WASHINGTON (Legal Newsline) – The Consumer Financial Protection Bureau (CFPB) recently released proposed new rules designed to regulate payday, automobile title and some high-cost installment loans in an effort to protect consumers from the financial woes associated with frequent loan and overdraft fees.
The public comment period on the proposed new rules ends on Sept. 14.
The CFPB said in a release that it has “serious concerns that risky lender practices in the payday, auto title, and payday installment markets are pushing borrowers into debt traps.”
Specifically, the CFPB said it is concerned that “consumers are being set up to fail with loan payments that they are unable to repay.” The CFPB said it is also concerned that these payment issues affect other aspects of consumers’ lives, resulting in steep penalty fees, bank account closures and vehicle seizures.
Protections built into the proposed new rules include a requirement that lenders assess the borrower’s ability to make each payment in full when due while still being able to afford living expenses, a principal payoff option for some short-term loans, allowing lenders to offer less-risky, longer-term lending options and a requirement that lenders provide written notice to borrowers before they attempt to debt the borrower’s account for payment on any loan covered by the proposal.
Lenders that do not comply with any of the proposed rules would be subject to a CFPB enforcement action for abusive and unfair practice.

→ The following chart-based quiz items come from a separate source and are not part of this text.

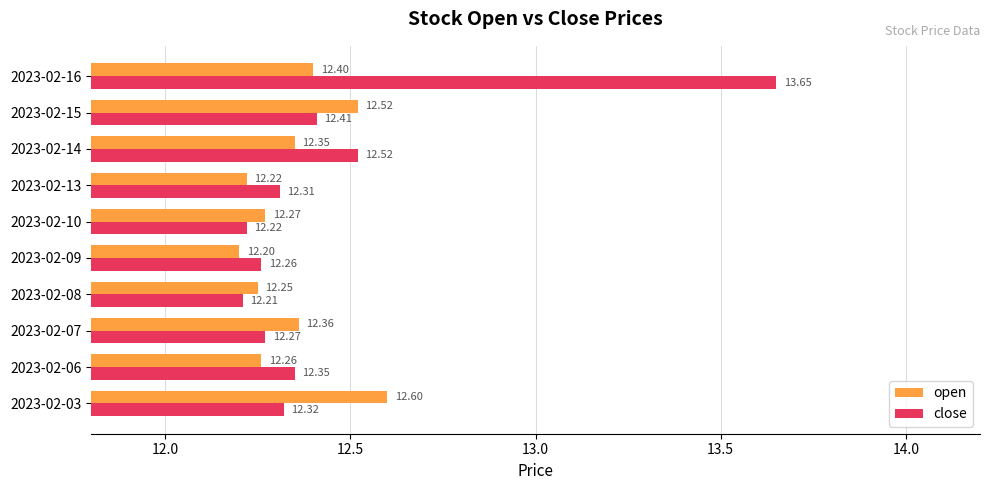

What is the average value of the open series?

12.3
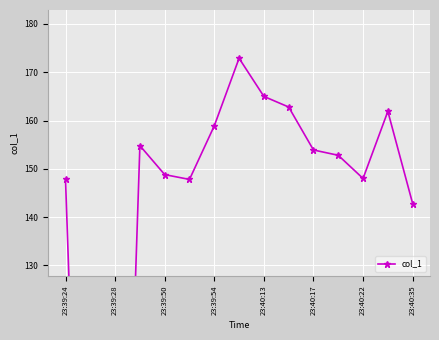

Which category has the lowest value across all series?

23:39:28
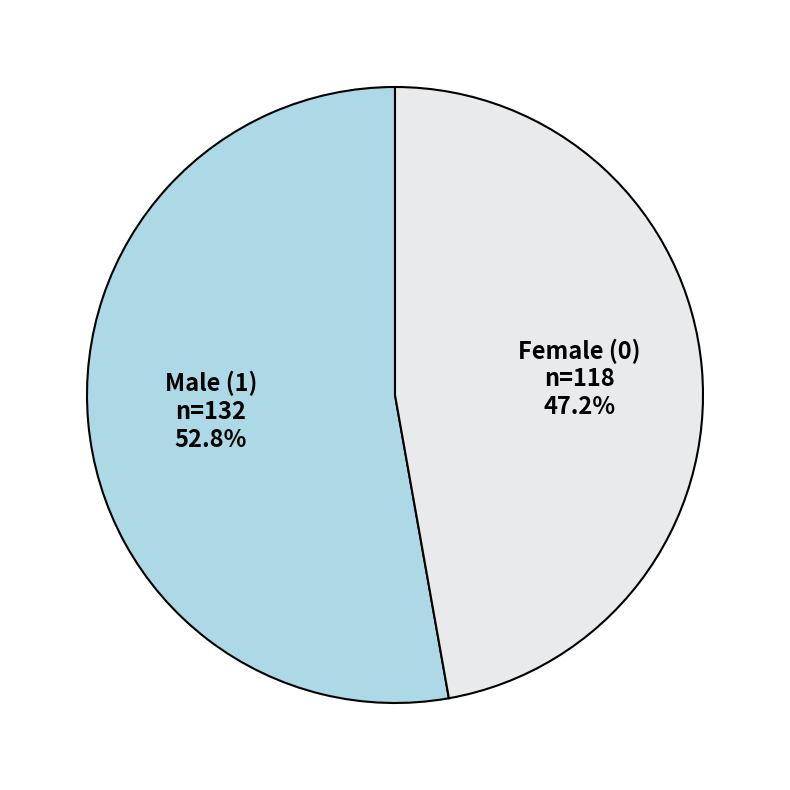

What is the smallest slice in the pie chart?

Female (0)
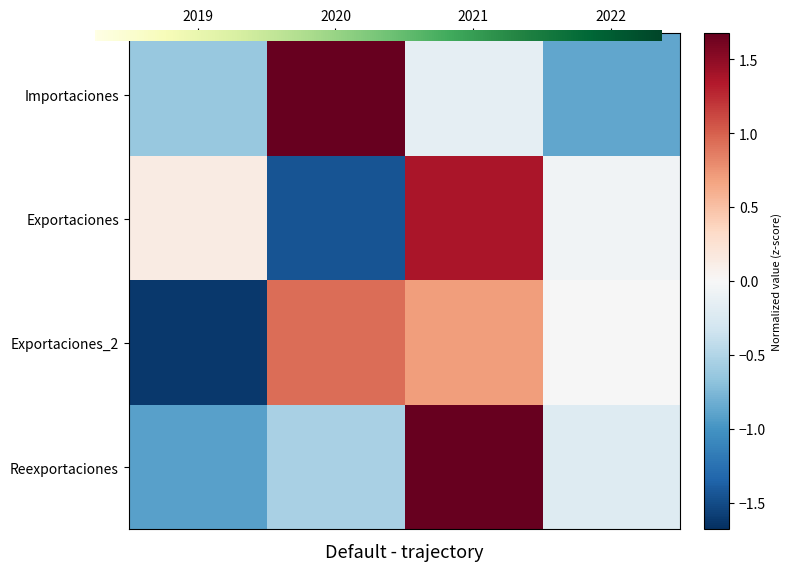

Which series changed the most between 2021 and 2022?

Reexportaciones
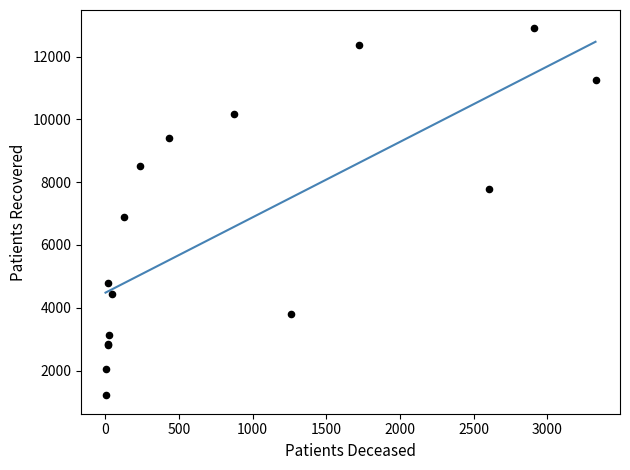

What Y value in the scatter plot is closest to 7055?

6878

Robert Stern, a partner at Orrick, Herrington & Sutcliffe LLP, said the payday lending industry is already starting to react to the proposed new rules.
“We’ve already started to see the drumbeat from some of the payday industries,” Stern told Legal Newsline.
Stern said the degree of resistance from the industry will depend on the final ruling on the proposal, but that he thinks the industry may lobby for legislation to be heard on the issue. He said two related bills are already before Congress.
“Occasionally, these interest groups may actually file litigation if lobby(ing) is unsuccessful,” Stern said.
In addition, he said banks are already developing products to protect themselves from the changes.
“Now in light of the new regulations, I think what you’ll see is that the banks will not commit to those products anymore because the regulation makes it less profitable for them to do so," Stern said.
Stern said the overall effect of the new rules is that they are “going to reduce some of the loans that are originated.” He said the CFPB won’t cap rates, but it will reduce the loan volume.
According to a preliminary analysis of the new rules prepared by Stern and Orrick partner Howard Altarescu, even if the proposed new rules do not significantly reduce loan volume, “the requirements to determine a borrower’s ability-to-repay will likely increase origination costs for those payday lenders who do not presently employ traditional underwriting practices.”
Stern and Altarescu wrote that those lenders face increased costs, paperwork and procedures that “could fundamentally alter their business model and/or profitability.”
Stern said although the CFPB thinks the impact of the new rules will be largely limited to the payday, title and other installment loan industries, “(the rules are) broadly written enough…that there’s certainly a potential impact on (other industries).”